SOUTHERN ARIZONA - Think you know the facts about hearing loss?
Chances are you’ve been misled by reading common myths through the years.
While age is the strongest predictor of hearing loss among adults aged 20-69, with the greatest amount of hearing loss in the 60 to 69 age group, the truth is that exposure to loud noise is the number one cause of hearing loss, with roughly 40 million adults measuring loss in tests. Meanwhile, hereditary factors and health conditions like heart disease, high blood pressure, diabetes and other circulatory problems also cause hearing loss, along with some medications, antibiotics and chemotherapy drugs—otherwise known as ototoxic drugs.

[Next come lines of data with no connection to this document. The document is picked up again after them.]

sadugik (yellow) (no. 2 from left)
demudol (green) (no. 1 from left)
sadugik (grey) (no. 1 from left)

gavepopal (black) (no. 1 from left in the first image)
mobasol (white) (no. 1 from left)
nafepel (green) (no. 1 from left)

The need for hearing amplification is dependent on your lifestyle, your degree of hearing loss and your specific listening needs. If you are a teacher or a lawyer, for example, refined hearing is necessary to understand the nuances of communication. Therefore, you may not be able to tolerate even a mild level of hearing loss. On the other hand, if you live alone or in a rural area and seldom socialize, then your tolerance level for moderate hearing loss may be higher.

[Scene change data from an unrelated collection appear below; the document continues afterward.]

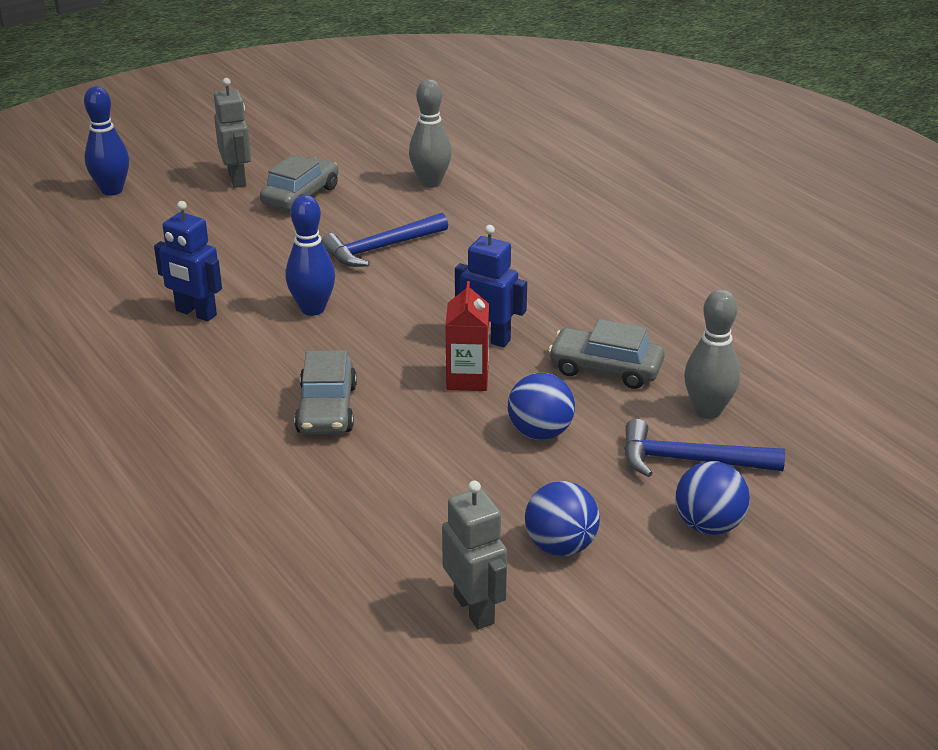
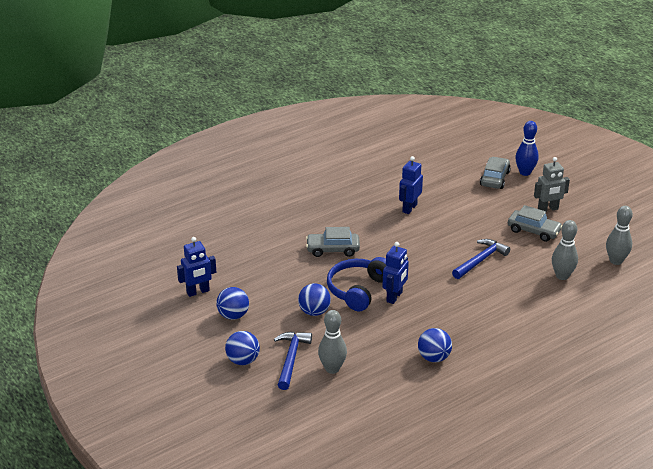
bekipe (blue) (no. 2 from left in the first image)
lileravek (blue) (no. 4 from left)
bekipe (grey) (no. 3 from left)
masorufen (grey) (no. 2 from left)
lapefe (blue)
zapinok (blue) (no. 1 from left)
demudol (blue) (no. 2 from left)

Studies by the Better Hearing Institute show that only 14% of physicians routinely screen for hearing loss during a physical. Like vision checks and teeth cleanings, and of course physical checkups, hearing tests are your best chance at assessing your hearing health needs before issues, if any, start to impede on your quality of life. Hearing loss may happen so gradually that you may not even be aware that you have a measurable loss until your family, colleagues or friends say something. As with the rest of your body, proactive care is the best kind of care.

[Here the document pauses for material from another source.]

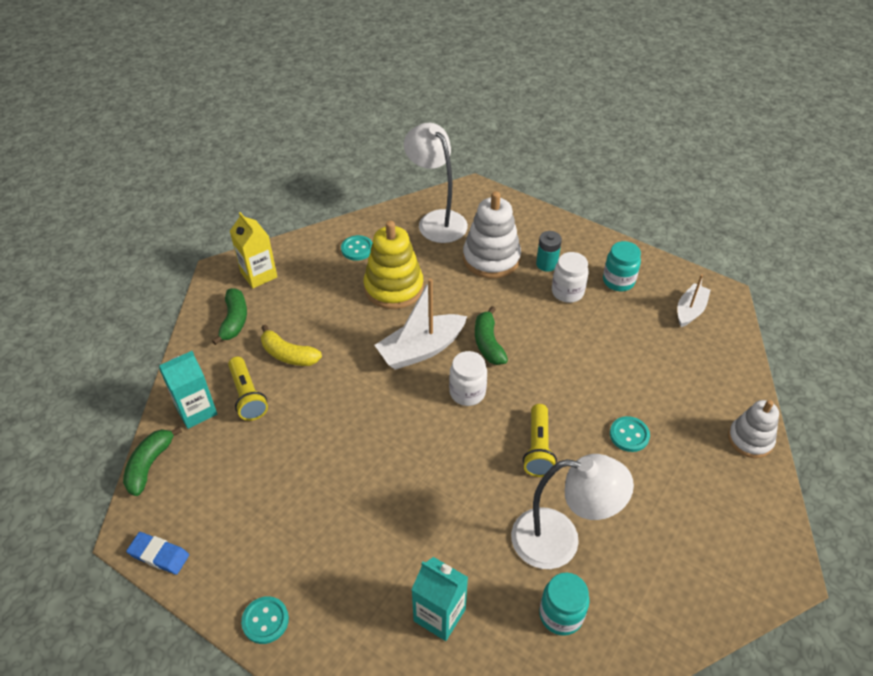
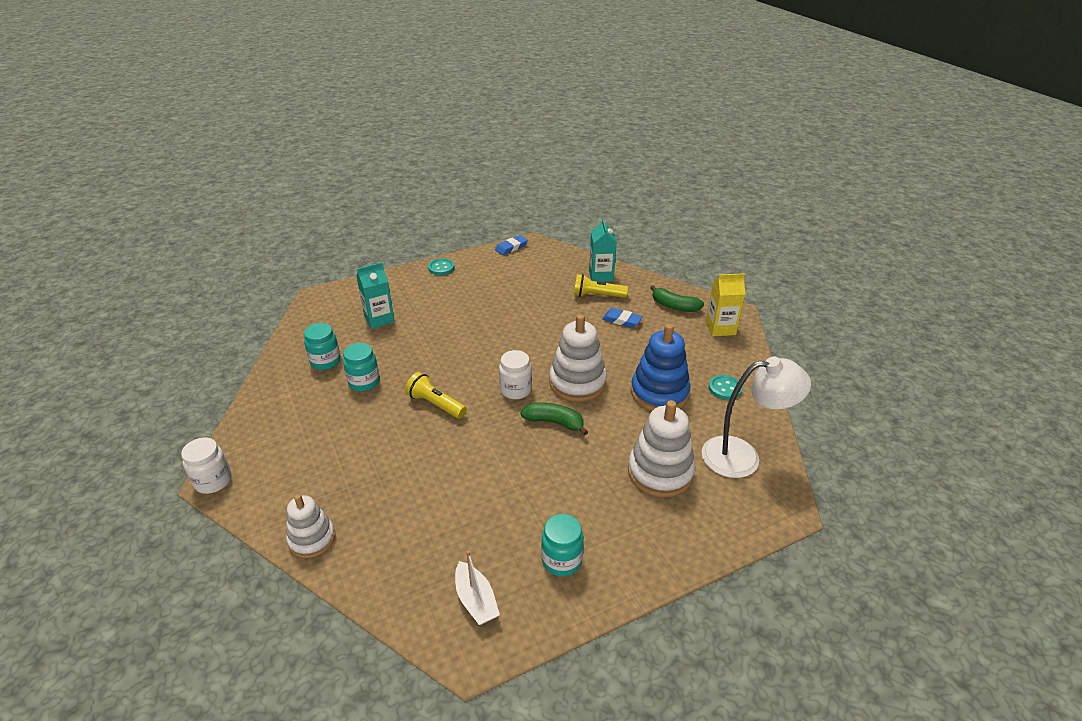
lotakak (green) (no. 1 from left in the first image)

Most people find that a hearing loss is much more obvious than a hearing aid! Asking people to repeat themselves and missing social cues is not fun for either person in a conversation and is tied to a much stronger association with the elderly than a hearing aid. Meanwhile, hearing aids have joined the smart tech revolution and are truly becoming coveted health tech accessories. They are sleeker, nearly invisible and capable of connecting to everything from phones to computers. So, the elderly stigma is simply not there anymore.
Research conducted by the Better Hearing Institute concluded that nine out of ten people indicate that the quality of their life has improved with hearing devices. Overall satisfaction with one-year-old hearing devices is now 78%, which is close to satisfaction ratings for most consumer electronics. As discussed above, technology is advancing at a revolutionary rate, and devices come in a variety of prices. More importantly, they help you connect with friends and family again—which is priceless.